There was an intriguing article in Nature over the summer, reporting on a new paper which has used machine learning to do big data analysis of over 3.6 million IRS 990 forms (the tax filings that US nonprofits have to submit), and map out what giving to the arts looks like. This resulted in a great (if slightly eye-watering) network visualisation of arts philanthropy in New York, as well as some interesting findings on things like the extent to which arts donations come from donors who are primarily or solely focused on the arts, or from those who have broader interests.
If you are interested in the role of philanthropy in funding higher education in the UK, the you should definitely check out the new report from CASE and More Partnership, which looks back over a decade of giving to HE and highlights key figures and trends.
If you are interested in the world of philanthropic foundations, or philanthropy in Canada, or just fancy finding out more about either, then you should definitely check out the new book from Hilary Pearson, former president of Philanthropic Foundations Canada, From Charity to Change: Inside the World of Canadian Foundations. (And I am not just saying that because Hilary gave a positive review of my book fairly recently!)
New Professor of Philanthropic Studies at IUPUI Lilly Family School of Philanthropy
A piece of news that caught my eye a couple of weeks ago was the announcement that philanthropy scholar Michael Moody has been appointed as Professor of Philanthropic Studies at the Indiana University Lilly Family School of Philanthropy (which is probably the most prestigious philanthropy research centre in the world, or at least in the top 3). I have enjoyed many of Michael’s bits of writing over the years (such as his seminal book with Robert Payton Understanding Philanthropy: Its Meaning and Mission), and have also met him a couple of times (once sharing a panel with him at the ARNOVA conference in 2019, and once interviewing him and Sharna Goldseker about their book Generation Impact for the CAF Giving Thought podcast). So I thought I would take the opportunity to offer my congratulations on a thoroughly deserved appointment!
Last but not least, fans of speculating about the dangers of Effective Altruism, Longtermism and the focus on X-risks might enjoy “No Regrets”, a short story by Carter Schultz published in Slate, which tells a tale of “geoengineering, billionaire hubris, and “altruistic” narcissism”. I really enjoyed it, although the only sour note for me is that it is quite close to an idea for a short story that I have been mulling over for a while! (But in fairness, I have done precisely nothing about that, so I can really gripe…) Slate also published an interesting analysis of the themes in the story by academic Tyler Austin Harper, who talks about what he calls the “new misanthropy” of many tech billionaires, even when they are purportedly acting philanthropically to solve the world’s problems.
Right, hopefully that has got us all back up to speed with what's going on in the philanthro-sphere. I should probably return to my worryingly large To Do list at this point, so bye for now - I'll be back with more at the end of September.

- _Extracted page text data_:
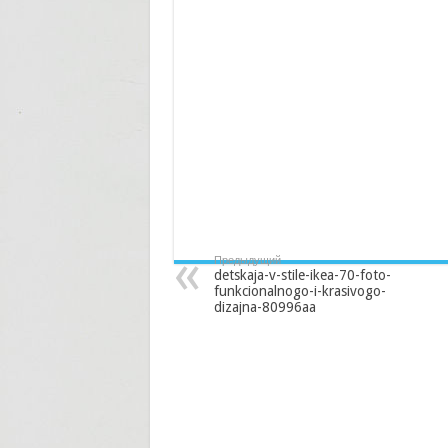
Предыдущий
detskaja-v-stile-ikea-70-foto-
funkcionalnogo-i-krasivogo-
dizajna-80996aa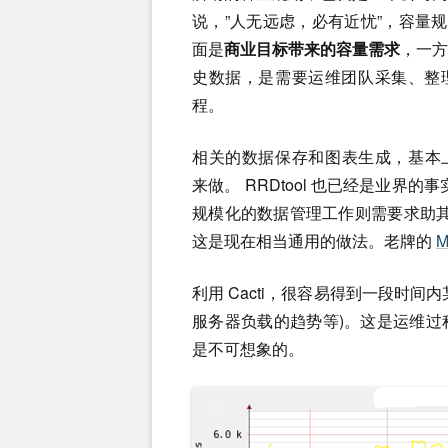
说，”人无远虑，必有近忧”，容量
面是
商业目标带来的容量需求
，一
史数据，是需要运维团队采集、整
程。
相关的数据保存和图表生成，基本
来做。 RRDtool 也已经是业界的
规模化的数据管理工作则需要求助
这是现在相当通用的做法。老牌的
M
利用 Cacti，很容易得到一段时
服务器负载的趋势等)。这是运维
是不可想象的。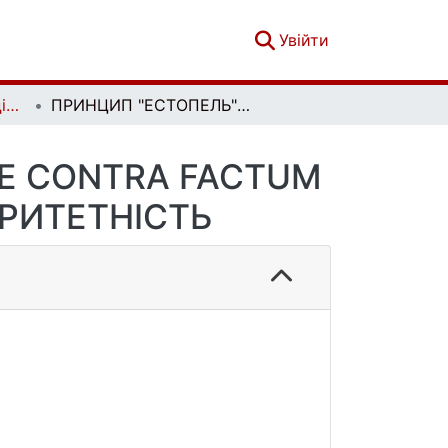
(current)
Увійти
Вісник Київського національного університету імені Тараса Шевченка. Юридичні науки. Вип. 1 (125)
ПРИНЦИП "ЕСТОПЕЛЬ" ЧИ ДОКТРИНА VENIRE CONTRA FACTUM PROPRIUM: СПІВВІДНОШЕННЯ ТА ПРІОРИТЕТНІСТЬ
RE CONTRA FACTUM
ОРИТЕТНІСТЬ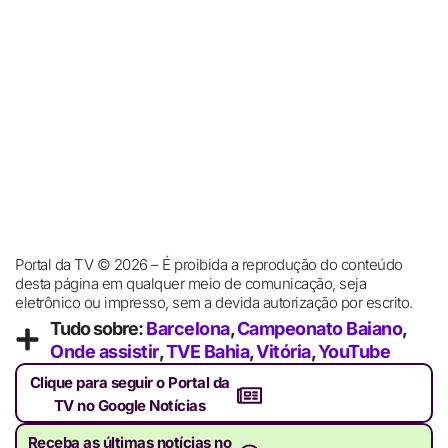
Portal da TV © 2026 – É proibida a reprodução do conteúdo
desta página em qualquer meio de comunicação, seja
eletrônico ou impresso, sem a devida autorização por escrito.
Tudo sobre:
Barcelona
,
Campeonato Baiano
,
Onde assistir
,
TVE Bahia
,
Vitória
,
YouTube
Clique para seguir o Portal da
TV no Google Notícias
Receba as últimas notícias no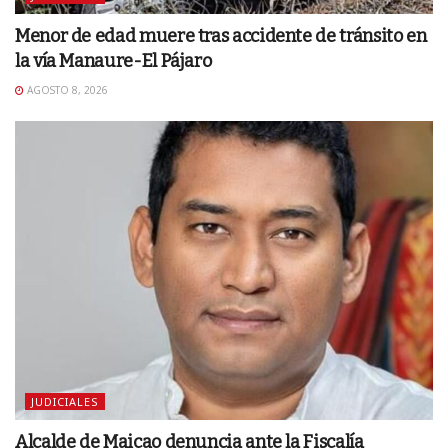
Menor de edad muere tras accidente de tránsito en
la vía Manaure-El Pájaro
AGOSTO 8, 2026
JUDICIALES
Alcalde de Maicao denuncia ante la Fiscalía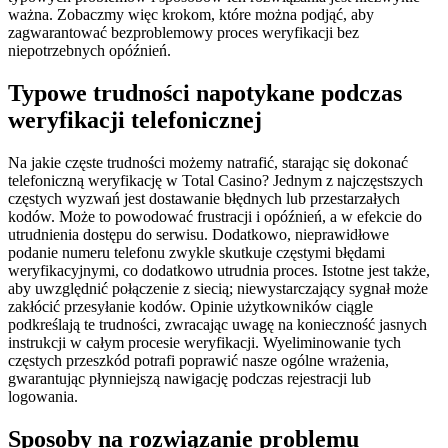
ważna. Zobaczmy więc krokom, które można podjąć, aby
zagwarantować bezproblemowy proces weryfikacji bez
niepotrzebnych opóźnień.
Typowe trudności napotykane podczas
weryfikacji telefonicznej
Na jakie częste trudności możemy natrafić, starając się dokonać
telefoniczną weryfikację w Total Casino? Jednym z najczęstszych
częstych wyzwań jest dostawanie błędnych lub przestarzałych
kodów. Może to powodować frustracji i opóźnień, a w efekcie do
utrudnienia dostępu do serwisu. Dodatkowo, nieprawidłowe
podanie numeru telefonu zwykle skutkuje częstymi błędami
weryfikacyjnymi, co dodatkowo utrudnia proces. Istotne jest także,
aby uwzględnić połączenie z siecią; niewystarczający sygnał może
zakłócić przesyłanie kodów. Opinie użytkowników ciągle
podkreślają te trudności, zwracając uwagę na konieczność jasnych
instrukcji w całym procesie weryfikacji. Wyeliminowanie tych
częstych przeszkód potrafi poprawić nasze ogólne wrażenia,
gwarantując płynniejszą nawigację podczas rejestracji lub
logowania.
Sposoby na rozwiązanie problemu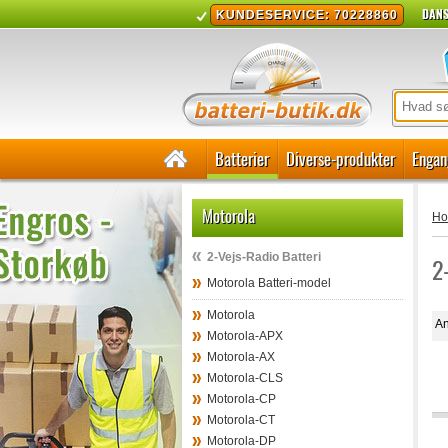
DANS
KUNDESERVICE: 70228860
Batterier
Diverse-produkter
Engan
Motorola
H
2-Vejs-Radio Batteri
2
Motorola Batteri-model
Motorola
An
Motorola-APX
Motorola-AX
Motorola-CLS
Motorola-CP
Motorola-CT
Motorola-DP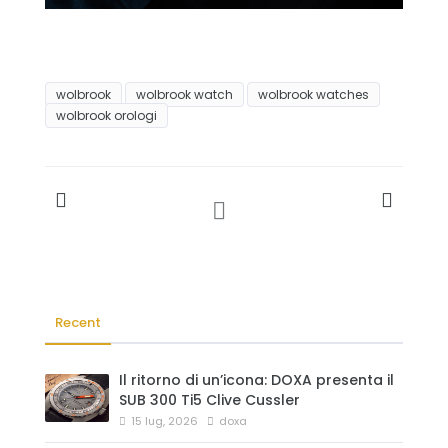
wolbrook
wolbrook watch
wolbrook watches
wolbrook orologi
Recent
Il ritorno di un’icona: DOXA presenta il
SUB 300 Ti5 Clive Cussler
15 lug, 2026
doxa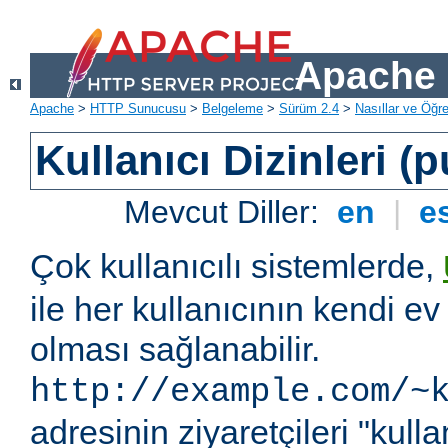
Apache 
Apache
>
HTTP Sunucusu
>
Belgeleme
>
Sürüm 2.4
>
Nasıllar ve Öğret
Kullanıcı Dizinleri (
Mevcut Diller:
en
|
e
Çok kullanıcılı sistemlerde,
ile her kullanıcının kendi ev 
olması sağlanabilir.
http://example.com/~
adresinin ziyaretçileri "kullan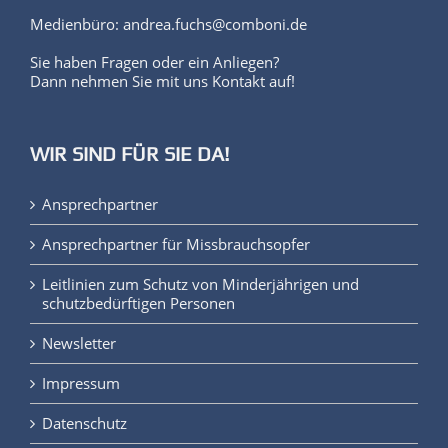
Sie haben Fragen oder ein Anliegen?
Dann nehmen Sie mit uns Kontakt auf!
WIR SIND FÜR SIE DA!
Ansprechpartner
Ansprechpartner für Missbrauchsopfer
Leitlinien zum Schutz von Minderjährigen und
schutzbedürftigen Personen
Newsletter
Impressum
Datenschutz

- _TASKS TO COMPLETE_:
1. Reproduce the stretch of the philanthropy news roundup from "Last but not" through "the world’s problems.".
2. In the philanthropy news roundup, how many IRS 990 forms did the new paper analyze?

- _RESULTS FOR THE EXERCISE_:
1.
Last but not least, fans of speculating about the dangers of Effective Altruism, Longtermism and the focus on X-risks might enjoy “No Regrets”, a short story by Carter Schultz published in Slate, which tells a tale of “geoengineering, billionaire hubris, and “altruistic” narcissism”. I really enjoyed it, although the only sour note for me is that it is quite close to an idea for a short story that I have been mulling over for a while! (But in fairness, I have done precisely nothing about that, so I can really gripe…) Slate also published an interesting analysis of the themes in the story by academic Tyler Austin Harper, who talks about what he calls the “new misanthropy” of many tech billionaires, even when they are purportedly acting philanthropically to solve the world’s problems.

2. Over 3.6 million.